| About this exercise |
Exactly reproduce the lines from the line containing "X1769500Y2769000D03*" to the end of the data below, inclusive, and nothing else.

(Circuit design text data)

<<<<

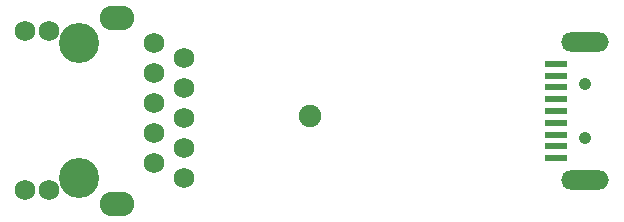
<source format=gbr>
%TF.GenerationSoftware,KiCad,Pcbnew,7.0.9-7.0.9~ubuntu22.04.1*%
%TF.CreationDate,2024-01-19T15:32:03+02:00*%
%TF.ProjectId,USB-GIGABIT_Rev_D,5553422d-4749-4474-9142-49545f526576,rev?*%
%TF.SameCoordinates,PX3473bc0PY4bd12e0*%
%TF.FileFunction,Soldermask,Bot*%
%TF.FilePolarity,Negative*%
%FSLAX46Y46*%
G04 Gerber Fmt 4.6, Leading zero omitted, Abs format (unit mm)*
G04 Created by KiCad (PCBNEW 7.0.9-7.0.9~ubuntu22.04.1) date 2024-01-19 15:32:03*
%MOMM*%
%LPD*%
G01*
G04 APERTURE LIST*
G04 Aperture macros list*
%AMRoundRect*
0 Rectangle with rounded corners*
0 $1 Rounding radius*
0 $2 $3 $4 $5 $6 $7 $8 $9 X,Y pos of 4 corners*
0 Add a 4 corners polygon primitive as box body*
4,1,4,$2,$3,$4,$5,$6,$7,$8,$9,$2,$3,0*
0 Add four circle primitives for the rounded corners*
1,1,$1+$1,$2,$3*
1,1,$1+$1,$4,$5*
1,1,$1+$1,$6,$7*
1,1,$1+$1,$8,$9*
0 Add four rect primitives between the rounded corners*
20,1,$1+$1,$2,$3,$4,$5,0*
20,1,$1+$1,$4,$5,$6,$7,0*
20,1,$1+$1,$6,$7,$8,$9,0*
20,1,$1+$1,$8,$9,$2,$3,0*%
G04 Aperture macros list end*
%ADD10RoundRect,0.020000X-0.900000X0.250000X-0.900000X-0.250000X0.900000X-0.250000X0.900000X0.250000X0*%
%ADD11O,4.040000X1.640000*%
%ADD12C,1.040000*%
%ADD13C,3.401600*%
%ADD14C,1.751600*%
%ADD15O,2.901600X2.101600*%
%ADD16C,1.901600*%
G04 APERTURE END LIST*
D10*
X46700000Y5500000D03*
X46700000Y7500000D03*
X46700000Y9500000D03*
X46700000Y11500000D03*
X46700000Y13500000D03*
X46700000Y12500000D03*
X46700000Y10500000D03*
X46700000Y8500000D03*
X46700000Y6500000D03*
D11*
X49200000Y3650000D03*
X49200000Y15350000D03*
D12*
X49200000Y7250000D03*
X49200000Y11750000D03*
D13*
X6341500Y15215000D03*
X6341500Y3785000D03*
D14*
X12691500Y15215000D03*
X15231500Y13945000D03*
X12691500Y12675000D03*
X15231500Y11405000D03*
X12691500Y10135000D03*
X15231500Y8865000D03*
X12691500Y7595000D03*
X15231500Y6325000D03*
X12691500Y5055000D03*
X15231500Y3785000D03*
X3801500Y16231000D03*
X1769500Y16231000D03*
X3801500Y2769000D03*
X1769500Y2769000D03*
D15*
X9541500Y17400000D03*
X9541500Y1600000D03*
D16*
X25865988Y9094500D03*
M02*

</source>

>>>>

| Solution |
X1769500Y2769000D03*
D15*
X9541500Y17400000D03*
X9541500Y1600000D03*
D16*
X25865988Y9094500D03*
M02*

</source>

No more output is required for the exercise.